While Pilot president and CEO Matt Lennox-King has been happy to see those drill results, it turns out he is more excited about what his mappers and soil samplers are finding.
“We’ve been doing a comprehensive surface program across the entire project — mapping, sampling and geochemistry — and what’s come out of that work is the next round of targets,” Lennox-King said in an interview. “Those run from bulk-tonnage gold targets to low sulphidation veins that are more your bonanza-style targets. And it’s that future or district potential at TV Tower that really has us fired up at this point.”
TV Tower is in northwestern Turkey’s Biga district. The volcanic rocks that cover the 90 sq. km property underwent extensive hydrothermal alteration that created numerous prospective targets for gold, copper and silver.

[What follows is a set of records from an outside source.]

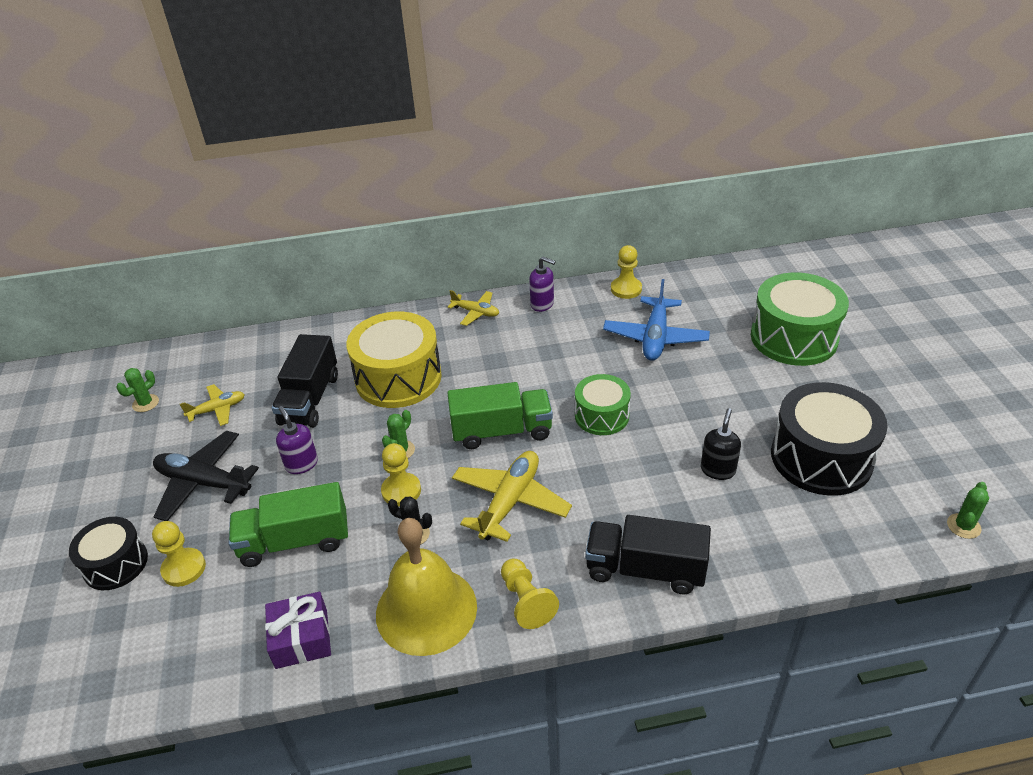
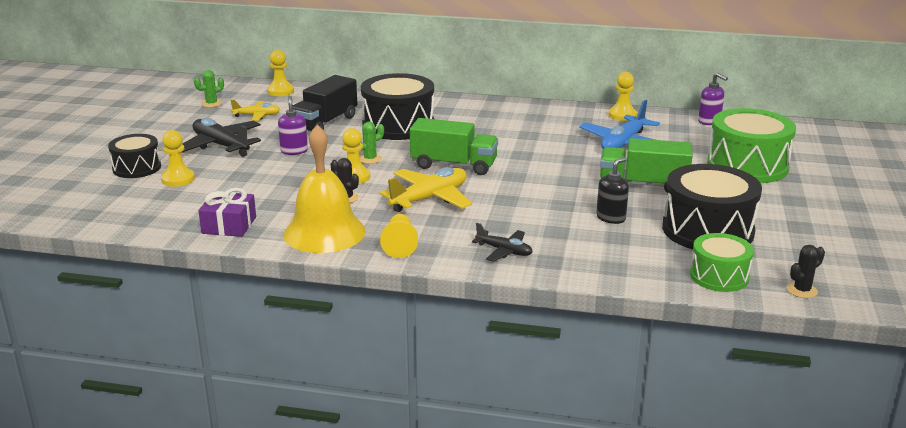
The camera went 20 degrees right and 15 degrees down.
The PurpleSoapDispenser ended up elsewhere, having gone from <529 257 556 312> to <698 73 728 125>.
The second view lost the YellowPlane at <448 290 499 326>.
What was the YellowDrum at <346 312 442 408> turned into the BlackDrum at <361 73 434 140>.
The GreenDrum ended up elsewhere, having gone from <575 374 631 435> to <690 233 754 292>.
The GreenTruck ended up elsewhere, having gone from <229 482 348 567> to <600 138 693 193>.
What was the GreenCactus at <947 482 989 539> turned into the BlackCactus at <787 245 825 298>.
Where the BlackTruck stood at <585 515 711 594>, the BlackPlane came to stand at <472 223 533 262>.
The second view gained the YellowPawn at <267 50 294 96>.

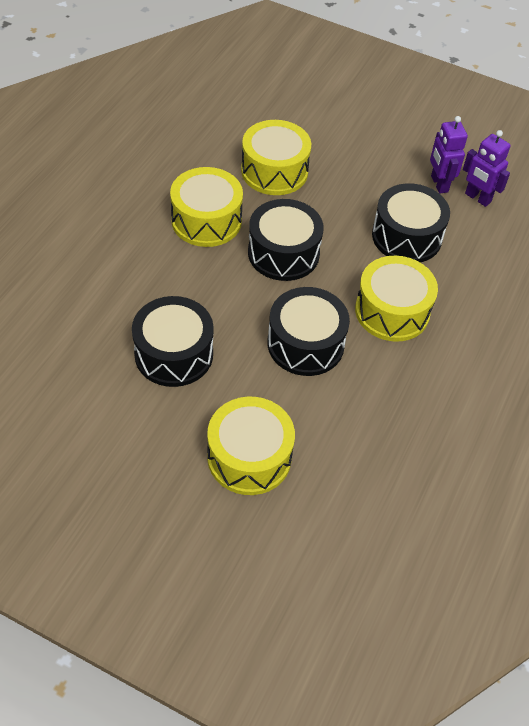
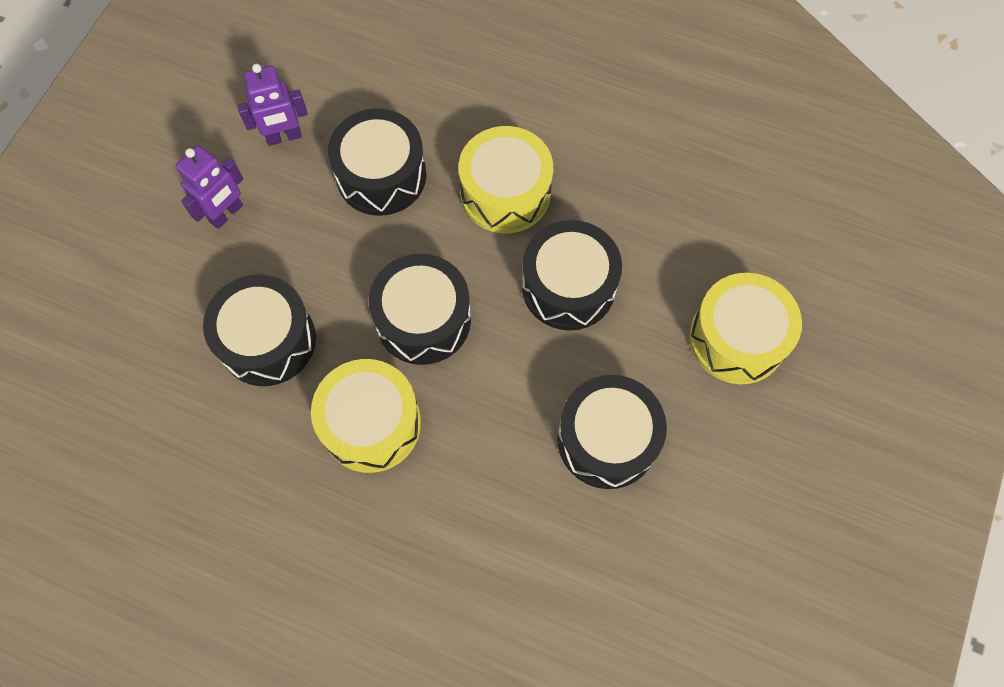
The camera went 90 degrees left and 15 degrees up.
What was the YellowDrum at <241 120 311 195> turned into the BlackDrum at <203 275 316 386>.
The PurpleRobot ended up elsewhere, having gone from <463 130 511 207> to <175 145 243 229>.

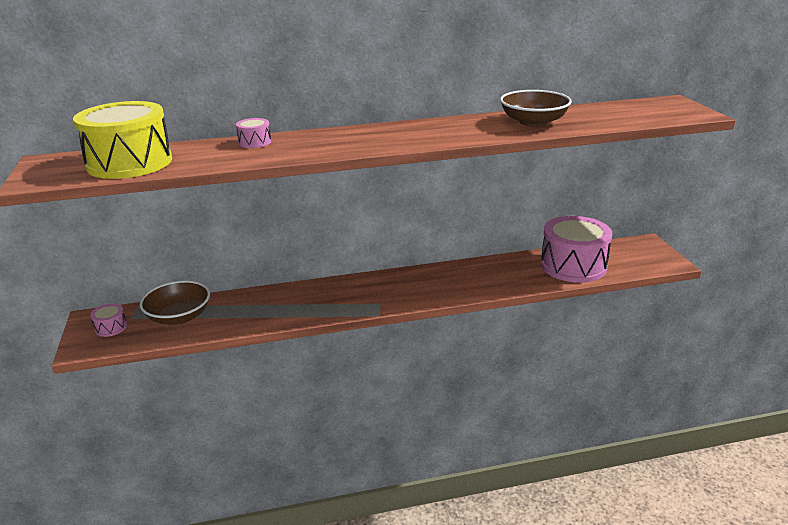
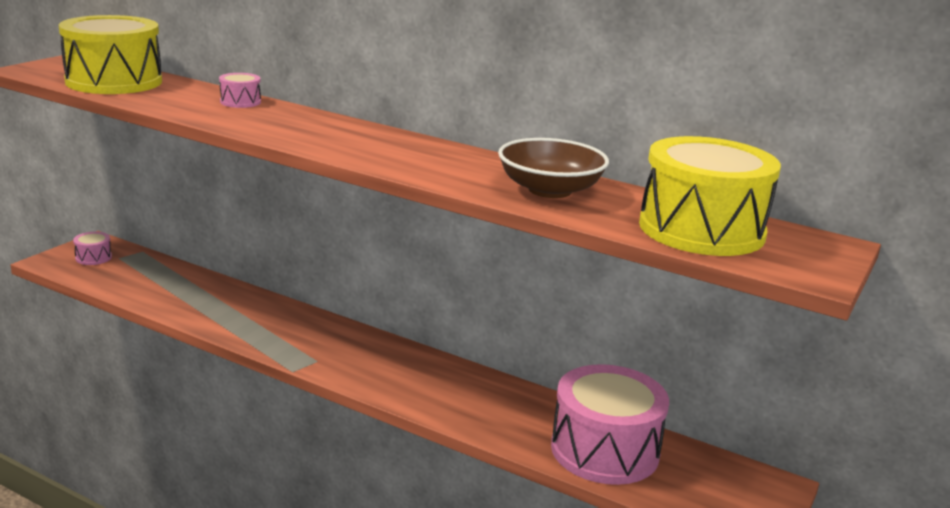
The camera went 40 degrees right and 5 degrees down.
The second view lost the BrownBowl at <140 280 210 325>.
The second view gained the YellowDrum at <639 136 781 256>.

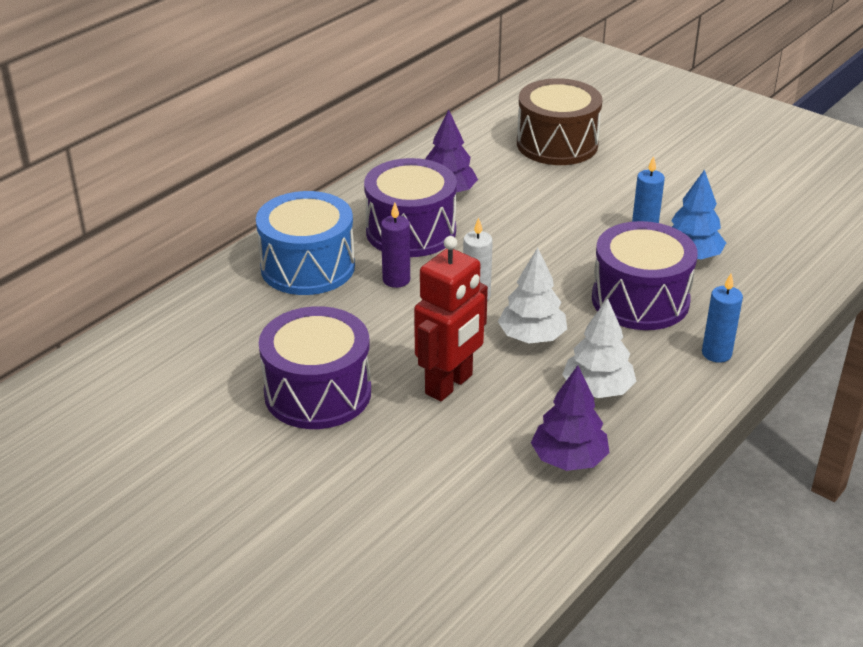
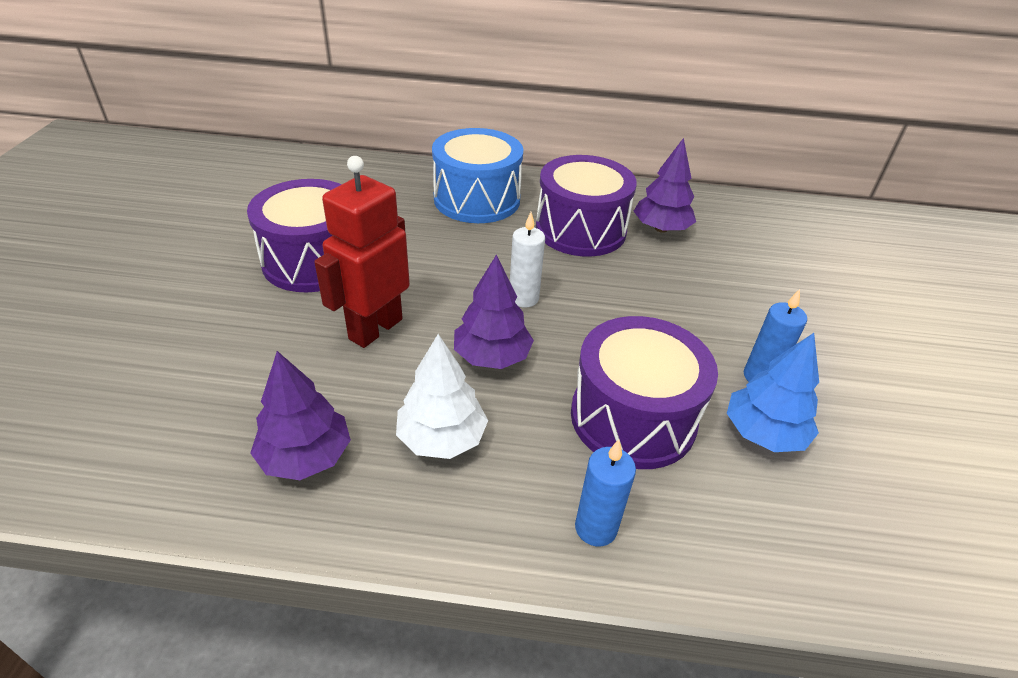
The camera went 55 degrees right and 5 degrees up.
The second view lost the BrownDrum at <517 78 603 165>.
The second view lost the PurpleCandle at <381 203 410 288>.
The RedRobot at <414 236 488 401> ended up facing another way, 120 degrees clockwise from before.
What was the WhiteTree at <498 247 567 343> turned into the PurpleTree at <454 254 534 369>.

A first-pass drill program in 2010 produced the Kucukdag (KCD) and Kayali discoveries, which are both epithermal gold targets. Pilot itself was not born until the next year, when Newmont Mining (TSX: NMC; NYSE: NEM) bought out Fronteer Gold for its Long Canyon gold project in Nevada. Pilot was spun out of the deal to hold 14 of Fronteer’s other properties. Most of Fronteer’s management and technical personnel moved to the new vehicle as well.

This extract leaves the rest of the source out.